Toujours en matière de politique migratoire, Nicolas Sarkozy n’en finit pas d’agiter les chiffons rouges: il propose d’installer des « hotspots » au sud de la Méditerranée. Là encore, les prétendues recettes miracles proposées ne sont pas nouvelles. Personne ne contestera la nécessité d’un renforcement de la coopération de l’UE avec les pays tiers sur les questions migratoires, pas plus que l’urgence à trouver des solutions pour gérer la crise actuelle de manière plus efficace. Mais Nicolas Sarkozy propose ni plus ni moins que de délocaliser et sous-traiter les politiques migratoires hors d’Europe. Selon lui, cette externalisation se ferait au prix d’une équation simple: sans hotspots, point de visa! Ce marchandage indigne ne résoudrait en rien les dysfonctionnements de la politique européenne d’asile et l’absence de solidarité entre ses membres sur ces questions.

28 égoïsmes nationaux ne feront pas avancer l’Europe

Plus encore, il ose prétendre que la Hongrie et la Pologne « sont des démocraties qui fonctionnent », alors que les dirigeants de ces pays bafouent les valeurs européennes! En Hongrie, le mépris délibéré de nos valeurs va de l’autorisation donnée à l’armée d’ouvrir le feu sur les réfugiés à l’intention de rétablir la peine de mort. Viktor Orbán y détricote les libertés et droits fondamentaux, le racisme, la xénophobie et l’homophobie font rage. Mais si M. Sarkozy préfère fermer les yeux, c’est certainement parce que la droite européenne continue d’apporter son soutien au Fidesz de M. Orbán… Accepter les apprentis dictateurs fait le jeu de l’extrême-droite et mine la démocratie partout en Europe.

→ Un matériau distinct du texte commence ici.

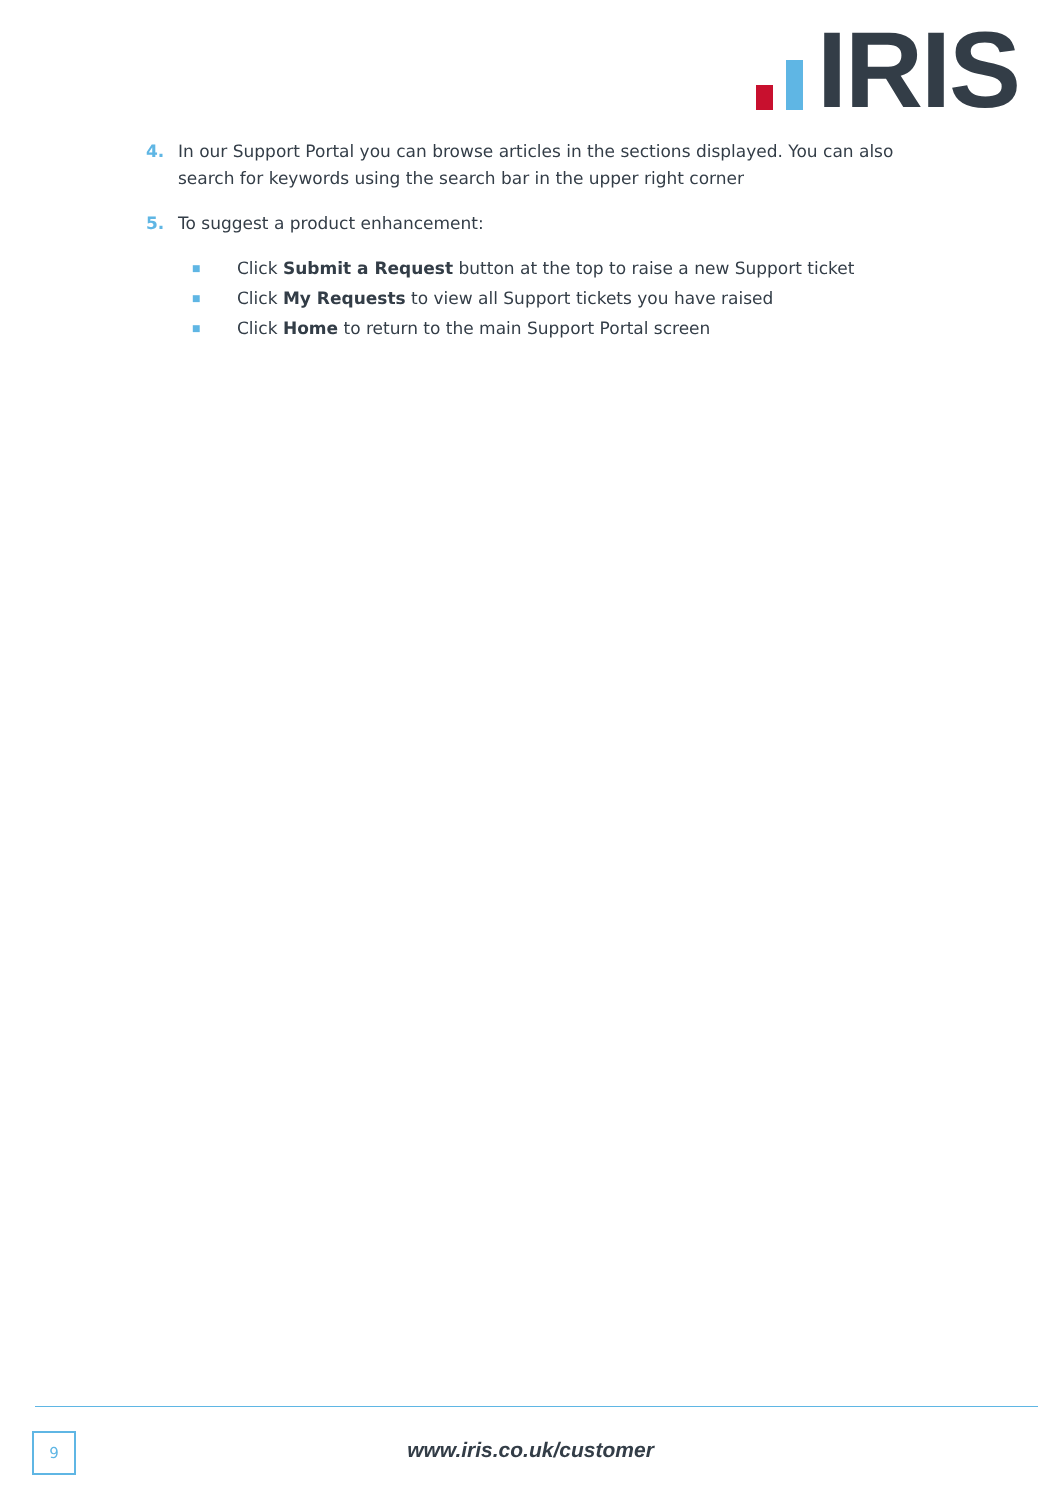IRIS
4. In our Support Portal you can browse articles in the sections displayed. You can also search for keywords using the search bar in the upper right corner
5. To suggest a product enhancement:
■ Click Submit a Request button at the top to raise a new Support ticket
■ Click My Requests to view all Support tickets you have raised
■ Click Home to return to the main Support Portal screen
9
www.iris.co.uk/customer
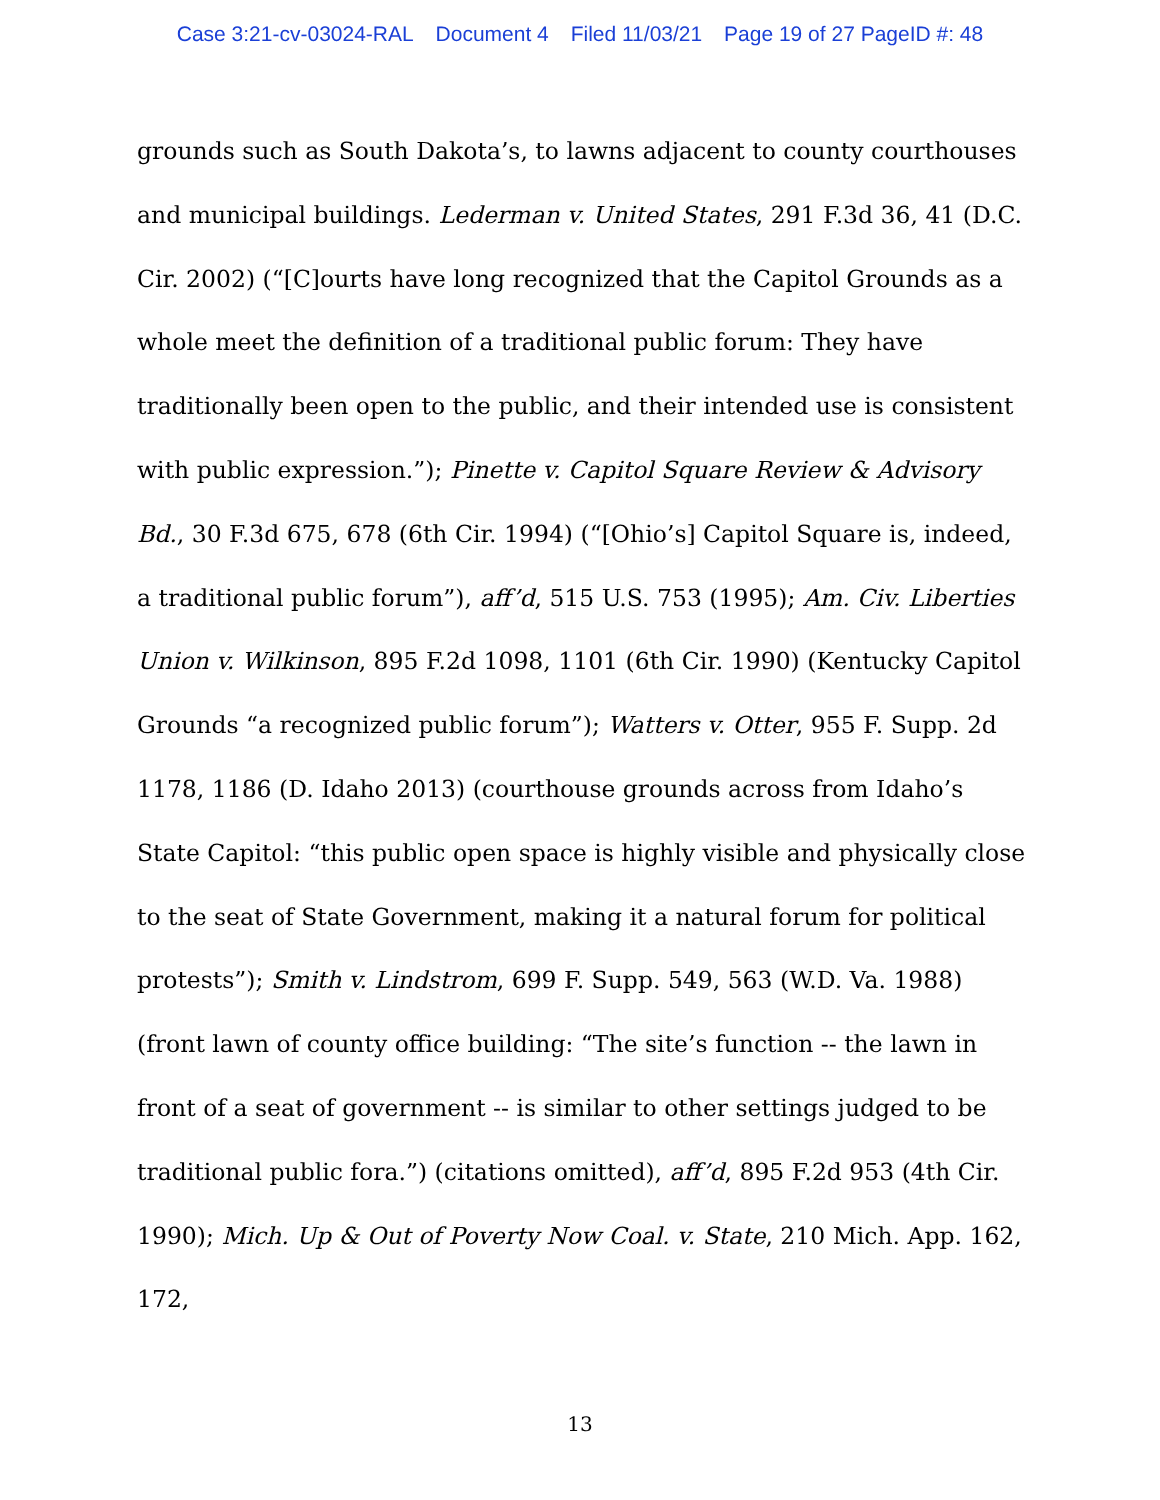Case 3:21-cv-03024-RAL Document 4 Filed 11/03/21 Page 19 of 27 PageID #: 48
grounds such as South Dakota’s, to lawns adjacent to county courthouses and municipal buildings. Lederman v. United States, 291 F.3d 36, 41 (D.C. Cir. 2002) (“[C]ourts have long recognized that the Capitol Grounds as a whole meet the definition of a traditional public forum: They have traditionally been open to the public, and their intended use is consistent with public expression.”); Pinette v. Capitol Square Review & Advisory Bd., 30 F.3d 675, 678 (6th Cir. 1994) (“[Ohio’s] Capitol Square is, indeed, a traditional public forum”), aff’d, 515 U.S. 753 (1995); Am. Civ. Liberties Union v. Wilkinson, 895 F.2d 1098, 1101 (6th Cir. 1990) (Kentucky Capitol Grounds “a recognized public forum”); Watters v. Otter, 955 F. Supp. 2d 1178, 1186 (D. Idaho 2013) (courthouse grounds across from Idaho’s State Capitol: “this public open space is highly visible and physically close to the seat of State Government, making it a natural forum for political protests”); Smith v. Lindstrom, 699 F. Supp. 549, 563 (W.D. Va. 1988) (front lawn of county office building: “The site’s function -- the lawn in front of a seat of government -- is similar to other settings judged to be traditional public fora.”) (citations omitted), aff’d, 895 F.2d 953 (4th Cir. 1990); Mich. Up & Out of Poverty Now Coal. v. State, 210 Mich. App. 162, 172,
13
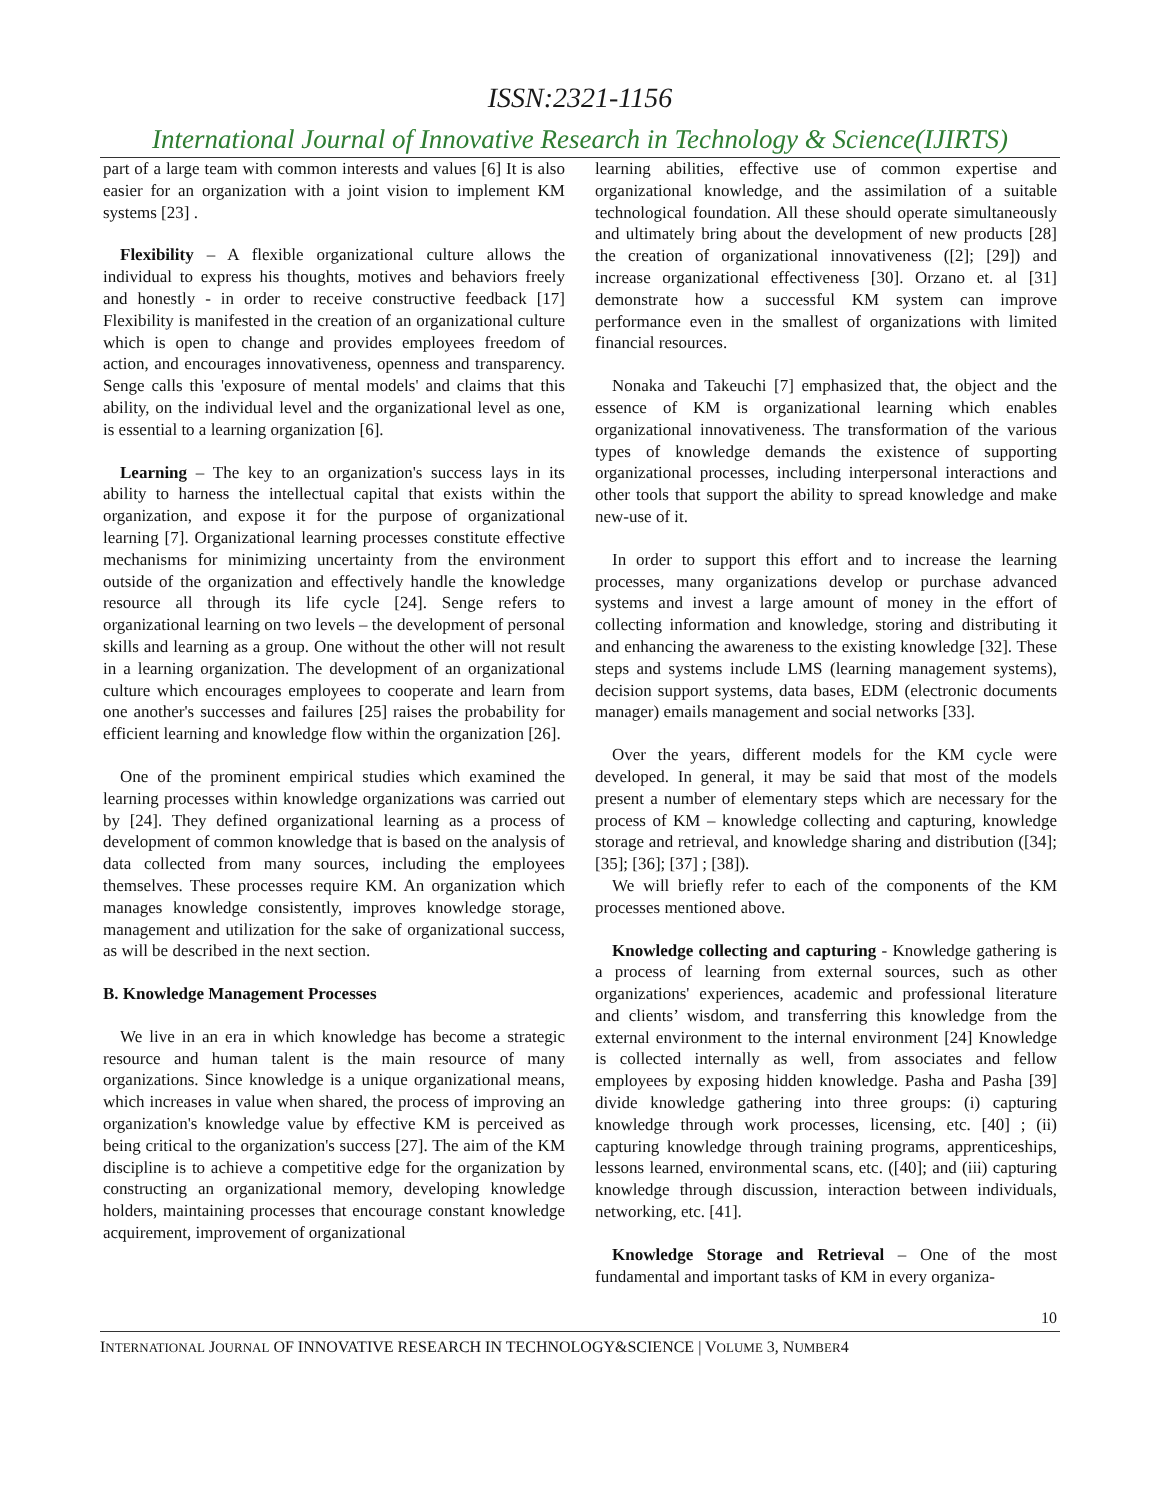ISSN:2321-1156
International Journal of Innovative Research in Technology & Science(IJIRTS)
part of a large team with common interests and values [6] It is also easier for an organization with a joint vision to implement KM systems [23] .
Flexibility – A flexible organizational culture allows the individual to express his thoughts, motives and behaviors freely and honestly - in order to receive constructive feedback [17] Flexibility is manifested in the creation of an organizational culture which is open to change and provides employees freedom of action, and encourages innovativeness, openness and transparency. Senge calls this 'exposure of mental models' and claims that this ability, on the individual level and the organizational level as one, is essential to a learning organization [6].
Learning – The key to an organization's success lays in its ability to harness the intellectual capital that exists within the organization, and expose it for the purpose of organizational learning [7]. Organizational learning processes constitute effective mechanisms for minimizing uncertainty from the environment outside of the organization and effectively handle the knowledge resource all through its life cycle [24]. Senge refers to organizational learning on two levels – the development of personal skills and learning as a group. One without the other will not result in a learning organization. The development of an organizational culture which encourages employees to cooperate and learn from one another's successes and failures [25] raises the probability for efficient learning and knowledge flow within the organization [26].
One of the prominent empirical studies which examined the learning processes within knowledge organizations was carried out by [24]. They defined organizational learning as a process of development of common knowledge that is based on the analysis of data collected from many sources, including the employees themselves. These processes require KM. An organization which manages knowledge consistently, improves knowledge storage, management and utilization for the sake of organizational success, as will be described in the next section.
B. Knowledge Management Processes
We live in an era in which knowledge has become a strategic resource and human talent is the main resource of many organizations. Since knowledge is a unique organizational means, which increases in value when shared, the process of improving an organization's knowledge value by effective KM is perceived as being critical to the organization's success [27]. The aim of the KM discipline is to achieve a competitive edge for the organization by constructing an organizational memory, developing knowledge holders, maintaining processes that encourage constant knowledge acquirement, improvement of organizational
learning abilities, effective use of common expertise and organizational knowledge, and the assimilation of a suitable technological foundation. All these should operate simultaneously and ultimately bring about the development of new products [28] the creation of organizational innovativeness ([2]; [29]) and increase organizational effectiveness [30]. Orzano et. al [31] demonstrate how a successful KM system can improve performance even in the smallest of organizations with limited financial resources.
Nonaka and Takeuchi [7] emphasized that, the object and the essence of KM is organizational learning which enables organizational innovativeness. The transformation of the various types of knowledge demands the existence of supporting organizational processes, including interpersonal interactions and other tools that support the ability to spread knowledge and make new-use of it.
In order to support this effort and to increase the learning processes, many organizations develop or purchase advanced systems and invest a large amount of money in the effort of collecting information and knowledge, storing and distributing it and enhancing the awareness to the existing knowledge [32]. These steps and systems include LMS (learning management systems), decision support systems, data bases, EDM (electronic documents manager) emails management and social networks [33].
Over the years, different models for the KM cycle were developed. In general, it may be said that most of the models present a number of elementary steps which are necessary for the process of KM – knowledge collecting and capturing, knowledge storage and retrieval, and knowledge sharing and distribution ([34]; [35]; [36]; [37] ; [38]).
We will briefly refer to each of the components of the KM processes mentioned above.
Knowledge collecting and capturing - Knowledge gathering is a process of learning from external sources, such as other organizations' experiences, academic and professional literature and clients’ wisdom, and transferring this knowledge from the external environment to the internal environment [24] Knowledge is collected internally as well, from associates and fellow employees by exposing hidden knowledge. Pasha and Pasha [39] divide knowledge gathering into three groups: (i) capturing knowledge through work processes, licensing, etc. [40] ; (ii) capturing knowledge through training programs, apprenticeships, lessons learned, environmental scans, etc. ([40]; and (iii) capturing knowledge through discussion, interaction between individuals, networking, etc. [41].
Knowledge Storage and Retrieval – One of the most fundamental and important tasks of KM in every organiza-
10
INTERNATIONAL JOURNAL OF INNOVATIVE RESEARCH IN TECHNOLOGY&SCIENCE | VOLUME 3, NUMBER4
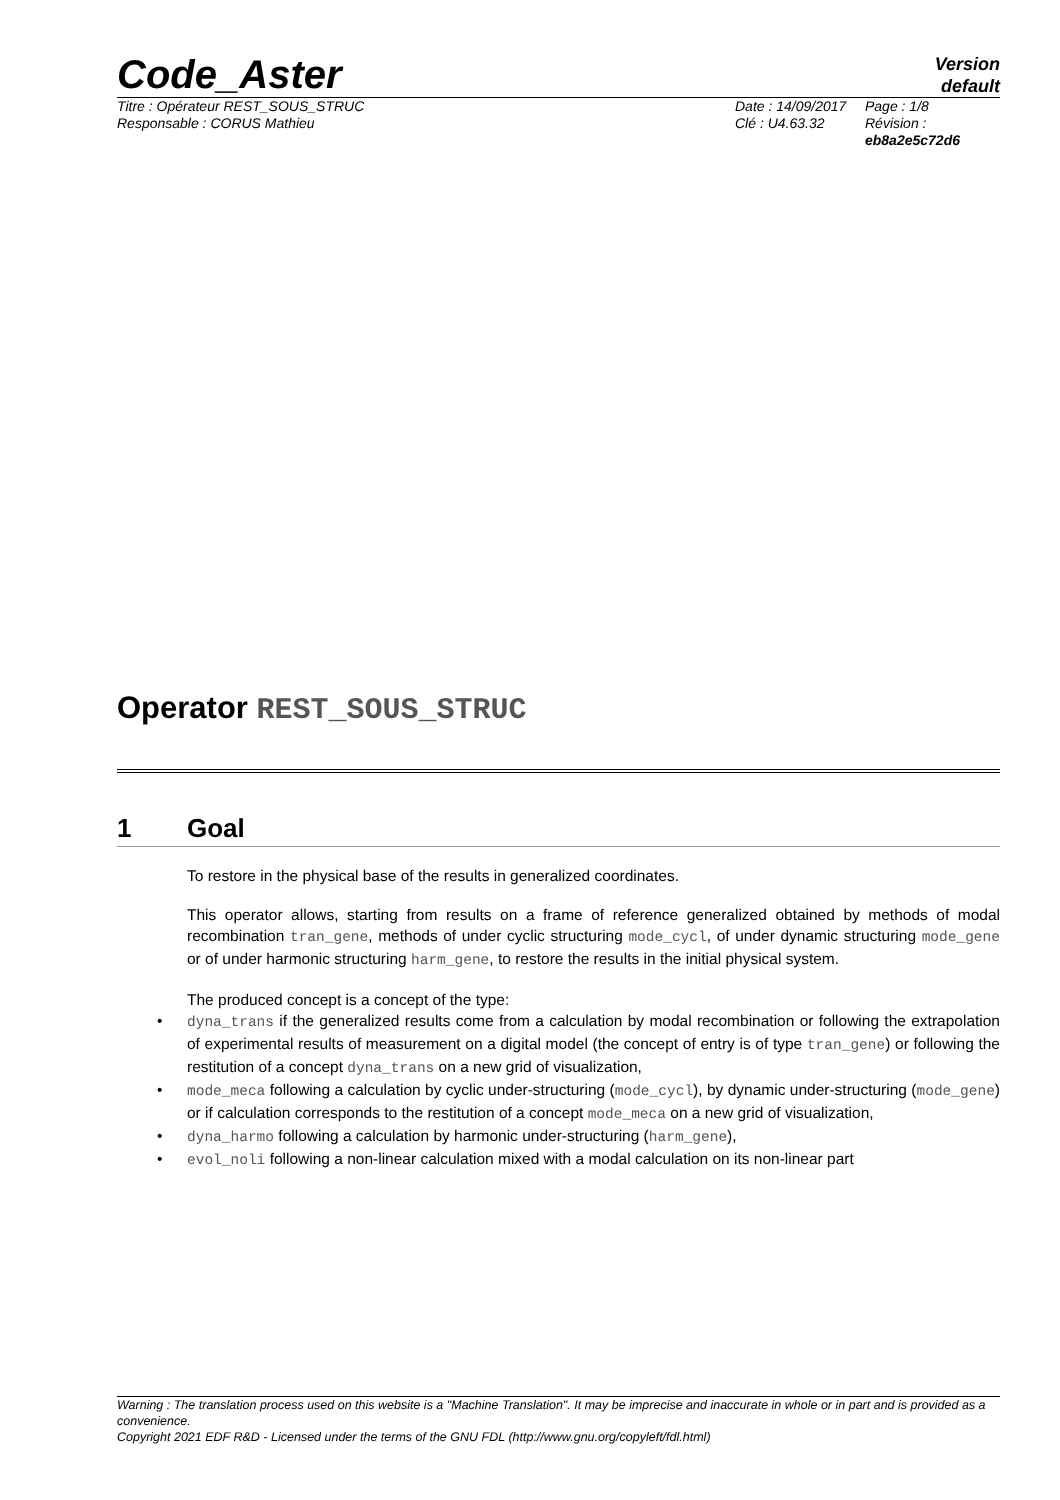Code_Aster
Version
default
Titre : Opérateur REST_SOUS_STRUC
Responsable : CORUS Mathieu
Date : 14/09/2017
Clé : U4.63.32
Page : 1/8
Révision :
eb8a2e5c72d6
Operator REST_SOUS_STRUC
1 Goal
To restore in the physical base of the results in generalized coordinates.
This operator allows, starting from results on a frame of reference generalized obtained by methods of modal recombination tran_gene, methods of under cyclic structuring mode_cycl, of under dynamic structuring mode_gene or of under harmonic structuring harm_gene, to restore the results in the initial physical system.
The produced concept is a concept of the type:
• dyna_trans if the generalized results come from a calculation by modal recombination or following the extrapolation of experimental results of measurement on a digital model (the concept of entry is of type tran_gene) or following the restitution of a concept dyna_trans on a new grid of visualization,
• mode_meca following a calculation by cyclic under-structuring (mode_cycl), by dynamic under-structuring (mode_gene) or if calculation corresponds to the restitution of a concept mode_meca on a new grid of visualization,
• dyna_harmo following a calculation by harmonic under-structuring (harm_gene),
• evol_noli following a non-linear calculation mixed with a modal calculation on its non-linear part
Warning : The translation process used on this website is a "Machine Translation". It may be imprecise and inaccurate in whole or in part and is provided as a convenience.
Copyright 2021 EDF R&D - Licensed under the terms of the GNU FDL (http://www.gnu.org/copyleft/fdl.html)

L’Union européenne ne pourra avancer si elle se cantonne à une addition de 28 égoïsmes nationaux. Au contraire, nous avons besoin d’une action européenne commune, claire et coordonnée. La gestion des frontières extérieures de l’Union doit devenir une responsabilité européenne, afin de revenir à l’intégrité de l’espace Schengen, l’un de nos plus grands acquis, qui fait vivre l’Europe des libertés, de la mobilité et des échanges interculturels.

Oui, il faut refonder l’Europe et adopter un nouveau traité

Oui, il faut refonder l’Europe et adopter un nouveau traité. Pas pour renforcer la souveraineté des États, mais pour renforcer la souveraineté européenne. Pour que les citoyens et résidents européens puissent avoir confiance en l’Union, celle-ci doit être ferme dans le respect de ses valeurs fondamentales.

Pour cela, nous avons besoin d’un nouveau Pacte de l’état de droit, qui permettrait d’assurer en permanence le respect des droits fondamentaux des Européens et de sanctionner leurs violations. Ce n’est pas en tombant dans le piège d’une Europe forteresse que nous empêcherons des migrants et des réfugiés de vouloir rejoindre notre continent. Face aux discours fondés sur la peur et le rejet de l’autre, nous appelons à la mise en place d’un système européen d’asile commun, avec un mécanisme de relocalisation à l’échelle de l’Union, qui assurerait la solidarité et le partage des responsabilités entre les États membres. Quant aux migrations économiques, il est nécessaire de les réglementer dans un cadre européen comportant la création de voies légales. Elles ne sont pas un danger pour l’Union européenne et ses États membres; au contraire, elles représentent un atout pour nos économies et une chance pour l’avenir, d’autant plus face aux défis démographiques importants que nous connaissons.